Fannie Mae's Former Chief Loses Plea To Move Case

Franklin Raines lost his push to have a judge, not OFHEO, decide his case.
Franklin Raines lost his push to have a judge, not OFHEO, decide his case. (By Brendan Smialowski -- Bloomberg News)
By David S. Hilzenrath
Washington Post Staff Writer
Tuesday, May 1, 2007

Former Fannie Mae chairman Franklin D. Raines lost another round in the legal battle over his role in accounting troubles at the mortgage finance giant Friday when an appeals court refused to take the matter out of the hands of a regulator Raines has argued is biased against him.

Raines "has not shown a clear and indisputable right to the requested relief," a three-judge panel of the U.S. Court of Appeals for the District of Columbia Circuit said without elaborating.

Raines is defending himself against administrative charges that he improperly manipulated Fannie Mae's earnings to maximize bonuses from 1998 to 2004. The agency that filed the charges, the Office of Federal Housing Enterprise Oversight, alleged that his misconduct and that of other former executives cost shareholders billions of dollars.

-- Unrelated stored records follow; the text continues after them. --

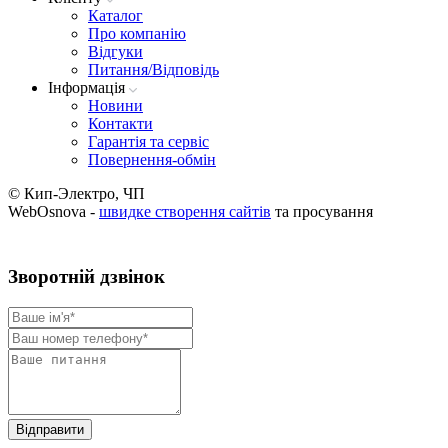
Каталог
Про компанію
Вiдгуки
Питання/Відповідь
Iнформацiя
Новини
Контакти
Гарантія та сервіс
Повернення-обмін
© Кип-Электро, ЧП
WebOsnova -
швидке створення сайтів
та просування
Зворотнiй дзвiнок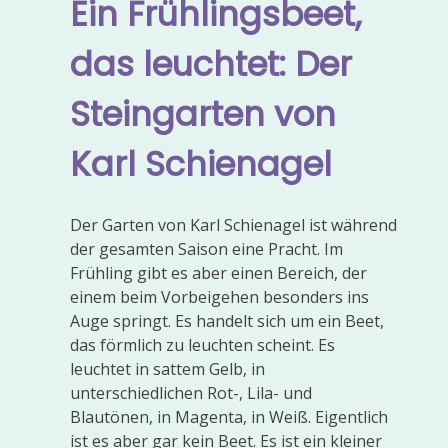
Ein Frühlingsbeet,
das leuchtet: Der
Steingarten von
Karl Schienagel
Der Garten von Karl Schienagel ist während
der gesamten Saison eine Pracht. Im
Frühling gibt es aber einen Bereich, der
einem beim Vorbeigehen besonders ins
Auge springt. Es handelt sich um ein Beet,
das förmlich zu leuchten scheint. Es
leuchtet in sattem Gelb, in
unterschiedlichen Rot-, Lila- und
Blautönen, in Magenta, in Weiß. Eigentlich
ist es aber gar kein Beet. Es ist ein kleiner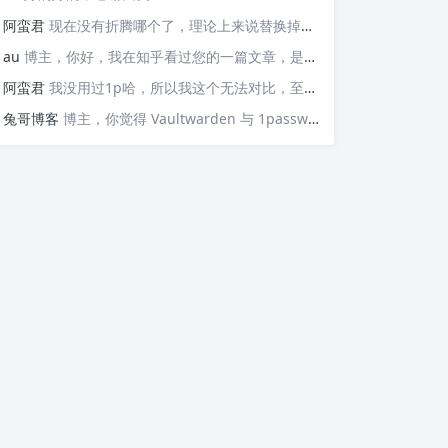
阿蛮君
现在没有折腾哪个了，理论上来说替换掉那些api就可以检测，https://v6.ident.me, https://6.ipw.cn, https://v6.yinghualuo.cn/bejson，不过我没有试过不知道行不行。我现在是用ddns-go这款工具。动态解析域名，并且可以触发webhook给我发送邮件的
au
博主，你好，我在知乎看过您的一篇文章，是关于使用Docker部署容器监控公网IP变动并主动发送邮件的“https://zhuanlan.zhihu.com/p/568074329”这篇文章，我想问的是，这个可以监控IPv6的变化并发送邮件嘛？因为我现在测试了，它只能发送IPv4的，请问如果要添加IPv6的变化，我该如何操作呢？谢谢您！
阿蛮君
我没用过1p哈，所以我这个无法对比，至少Vaultwarden我用了一两年感觉还不错
兔哥博客
博主，你觉得 Vaultwarden 与 1password 比哪个好用？我个人一直在用付费版的 1password，但最近也想自建试试Vaultwarden，又担心用不惯。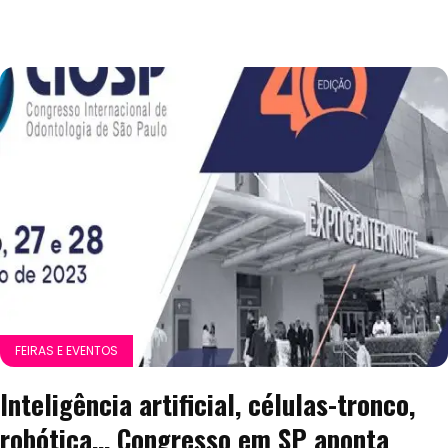
FEIRAS E EVENTOS
Inteligência artificial, células-tronco,
robótica… Congresso em SP aponta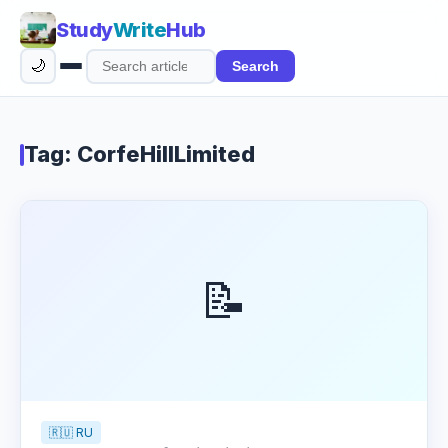
Study
Write
Hub
🌙
Search
Search
articles
Tag: CorfeHillLimited
📝
🇷🇺 RU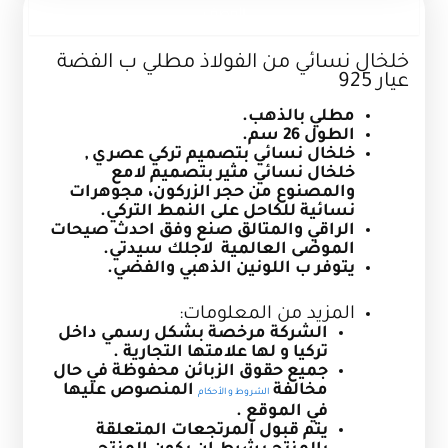
الوصف
خلخال نسائي من الفولاذ مطلي ب الفضة
عيار 925
مطلي بالذهب.
الطول 26 سم.
خلخال نسائي بتصميم تركي عصري ,
خلخال نسائي مثير بتصميم لامع
والمصنوع من حجر الزركون، مجوهرات
نسائية للكاحل على النمط التركي.
الراقي والمتالق صنع وفق احدث صيحات
الموضى العالمية لاجلك سيدتي.
يتوفر ب اللونين الذهبي والفضي.
المزيد من المعلومات:
الشركة مرخصة بشكل رسمي داخل
تركيا و لها علامتها التجارية .
جميع حقوق الزبائن محفوظة في حال
مخالفة
المنصوص عليها
الشروط و الأحكام
في الموقع .
يتم قبول المرتجعات المتعلقة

OFHEO is trying to recover $84.6 million in compensation from Raines, plus penalties of as much as $100,000 per day over five years.

In its ruling, the appeals court rejected Raines's request that the case be moved from the administrative law arena to a federal trial court. The court also rejected a similar petition by former Fannie Mae controller and Raines's co-defendant, Leanne G. Spencer.

A trial-like proceeding is scheduled to begin in March before an administrative law judge, who will then issue a recommendation to the OFHEO director. The director has the power to decide the case, though Raines and his co-defendants could take the case to the U.S. Court of Appeals.

Raines argued that the process puts OFHEO director James B. Lockhart III in the position of both accusing and judging him. In court papers, Raines said Lockhart has already concluded that he is "guilty of wrongdoing."

OFHEO said Lockhart was capable of making a fair decision and that Raines's complaints about the process reflected the nature of the administrative law system.

Raines lost an earlier round in the dispute when the administrative law judge rejected his request that the trial-like hearing begin in February of this year. That move would have given regulators and defense attorneys less time to prepare for a trial in which voluminous information is involved.

Raines, who headed the Office of Management and Budget in the Clinton administration, left Fannie Mae in 2004 under pressure from OFHEO. Last year, when Fannie Mae reached a $400 million settlement with regulators, the agreement with OFHEO barred Fannie Mae from employing Raines in the future.

Raines is also defending himself in litigation brought by Fannie Mae investors.

J. Timothy Howard, a former Fannie Mae chief financial officer who was also charged by OFHEO, has sought to get the case moved to federal court, too. Instead of petitioning the appeals court, he filed his request with the federal trial court handling the investor litigation. Howard's effort is pending.

Lawyers for Raines, Howard and Spencer did not respond to requests for comment yesterday, and by e-mail, Mark Fabiani, a spokesman for Raines, declined to comment. An OFHEO spokeswoman also declined to comment.

District-based Fannie Mae, chartered by the government to provide funding for mortgage lenders, corrected years of financial statements in December, acknowledging that it had overstated profit by $6.3 billion.